Red Hat Bugzilla – Bug 1634
Various sendmail suggestions
Last modified: 2008-05-01 11:37:49 EDT
The latest build of sendmail could use a couple of changes
to the sendmail.cf file IMHO. Here is what I would suggest
for the redhat.mc file along with some comments.
+FEATURE(virtusertable',` -o /etc/mail/virtusertable')
-HACK(check_mail3,`hash -a@JUNK /etc/mail/deny')
AUTO_REBUILD: this option will automatically rebuild the
aliases table if the database hashes are out of date with
the text file
TO_CONNECT: this setting relates to the timeout when
connecting to a remote machine. This timeout defaults to an
inordinately large amount under Linux, something like 5-10
minutes. When processing the queue once an hour a couple of
unreachable sites will tie up the entire queue run in
worthless waiting. Setting this option changes this timeout
to a more reasonable setting, 1 minute in this case
TRY_NULL_MX_LIST: in certain cases mail might need to be
delivered to the machine sending the mail. This setting
changes the default behavior of sendmail in skipping any MX
records with a lower preference to itself and allows it to
consider ALL MX records in sendmail outbound email. This is
rather obscure but when it happens it will cause "mail
loops back to myself" errors without this definition.
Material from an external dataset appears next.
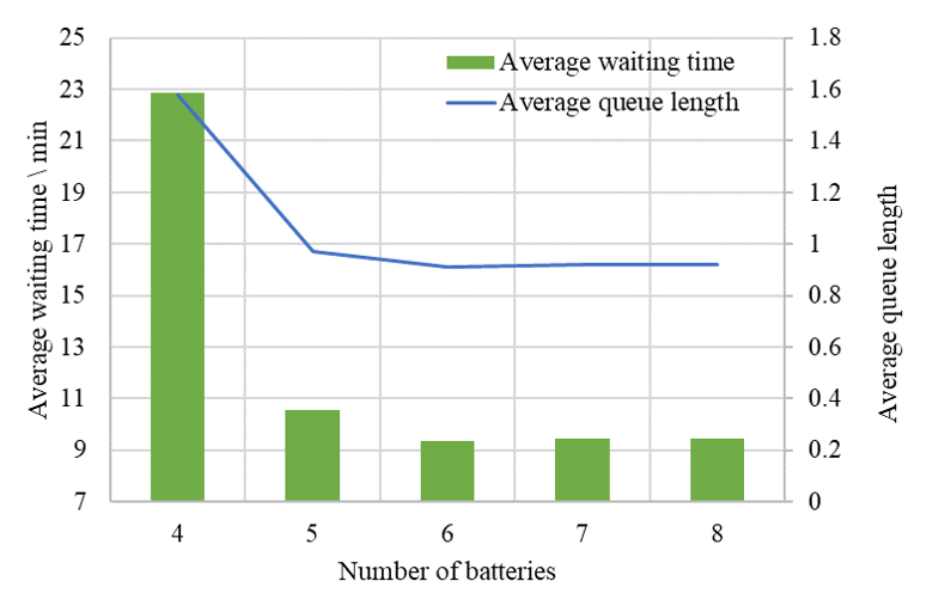
Figure 10. The impact of battery quantity on service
DONT_PROBE_INTERFACES: when sendmail starts it looks at all
available interfaces and assumes that it should accept
(read "take") mail for any of the interfaces. Take for
example a webserver will multiple IP addresses running
sendmail for outbound mail. Mail sent from the webserver to
any domain hosted on the webserver will NOT be delivered,
even if the domain is NOT listed in sendmail.cw. Obviously
this is not a good thing, in my opinion anything considered
local should be listed in sendmail.cw. This option might
take some consideration though...
SMRSH: Sendmail restricted shell, prevents arbitrary
programs from being executed by sendmail
VIRTUSERTABLE: Adds the capability to do virtual hosting to
the sendmail.cf file, not a problem if
the /etc/mail/virtusertable file does not exist
HACKS: Most of the Claus hacks introduced back in sendmail-
8.8.6 days are incorporated into 8.9.3 in some way.
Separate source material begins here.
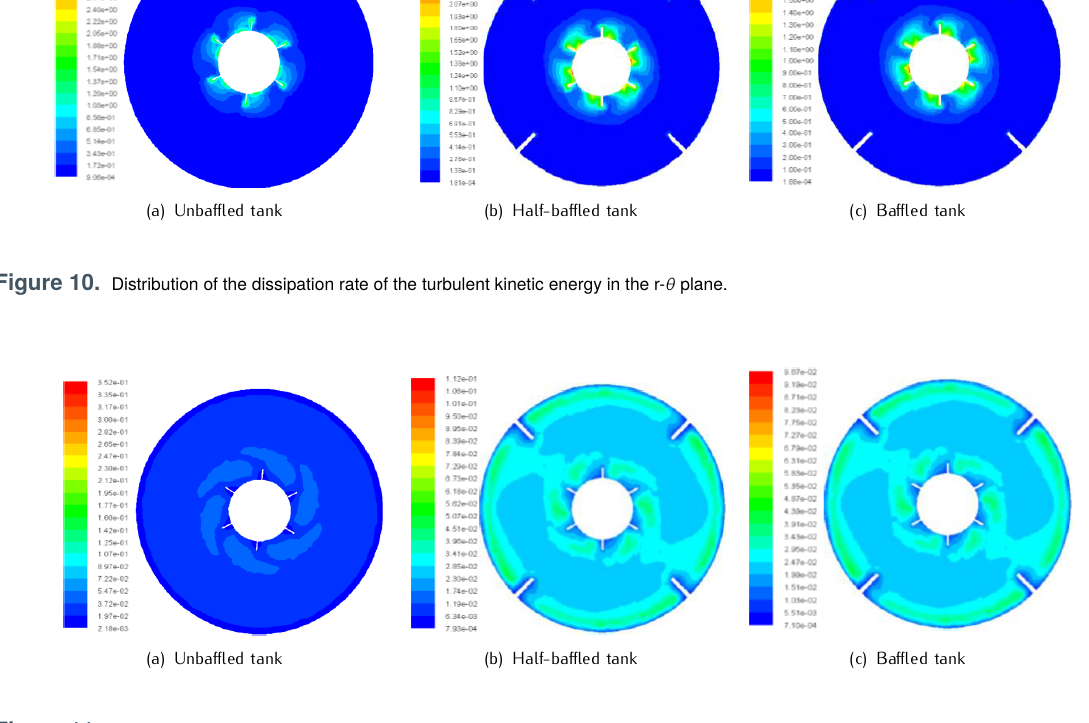
Figure 11. Distribution of the turbulent viscosity in the r- θ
Removing the hacks and adding FEATUREaccess_db and
FEATUREblacklist_recepients will give equivalent
performance and will adhere better to the way sendmail is
setup. All relaying is handled instead in /etc/mail/relay-
domains or in the access database. Although the new format
is much simpler it is a change that might affect existing
setups so this should be well considered.
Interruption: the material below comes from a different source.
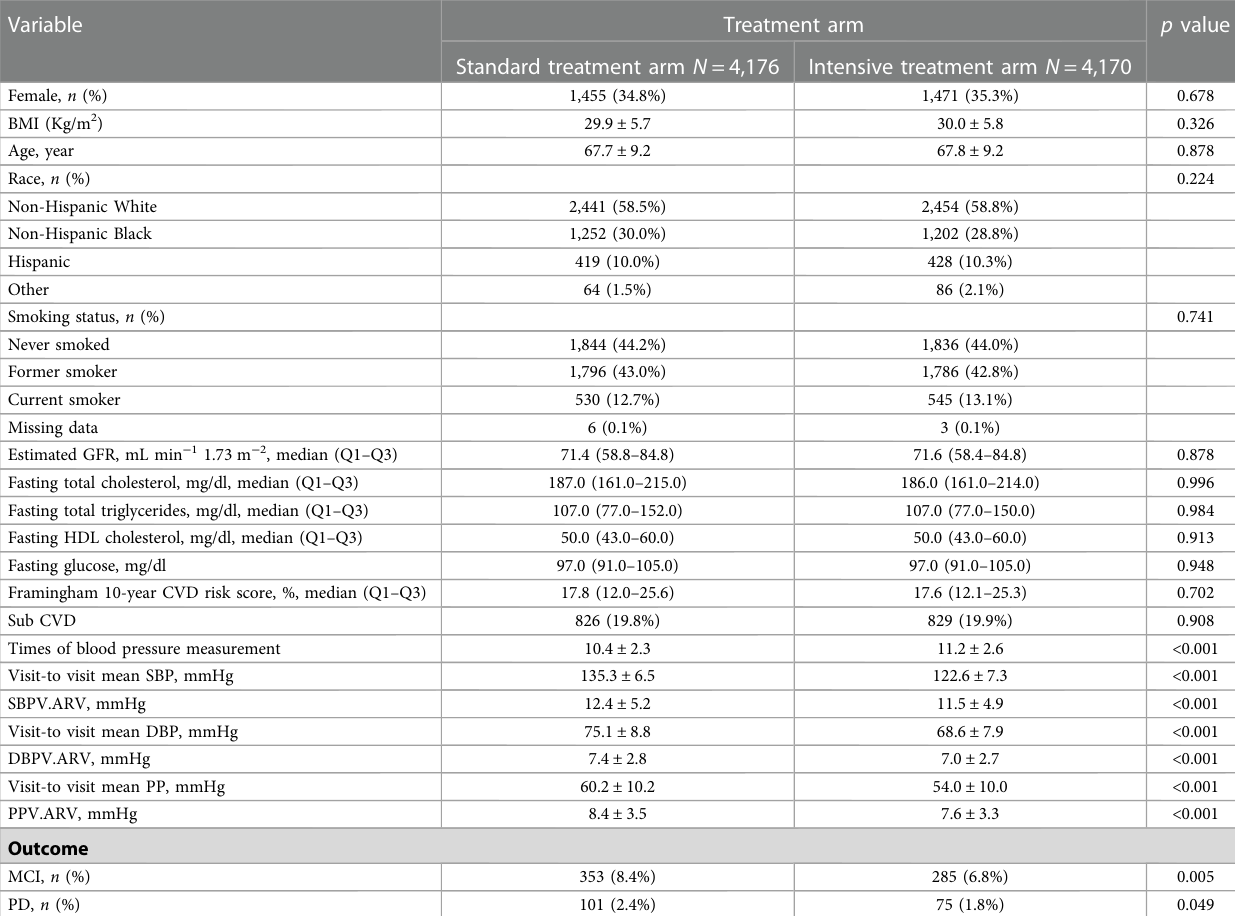
TABLE 1 Baseline characteristics, visit-to-visit BP, BPV and outcome of the study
With some careful thought it should be possible to design a
new sendmail.cf designed around the new features but still
backwards compatible with the old configurations (IP_ALLOW,
RELAY_ALLOW, etc). Or maybe a quickie script to bring all
the separate files into one unified file when the upgrade
One other quick suggestion for
the /etc/rc.d/init.d/sendmail script, this will
automatically build any databases before starting sendmail:
echo -n "Starting sendmail: "
for i in virtusertable access domaintable
if [ -f /etc/mail/$i ] ; then
echo "Hashing $i for sendmail..."
makemap hash /etc/mail/$i < /etc/mail/$i
Theses suggestions have been implemented in sendmail-8.9.3-2.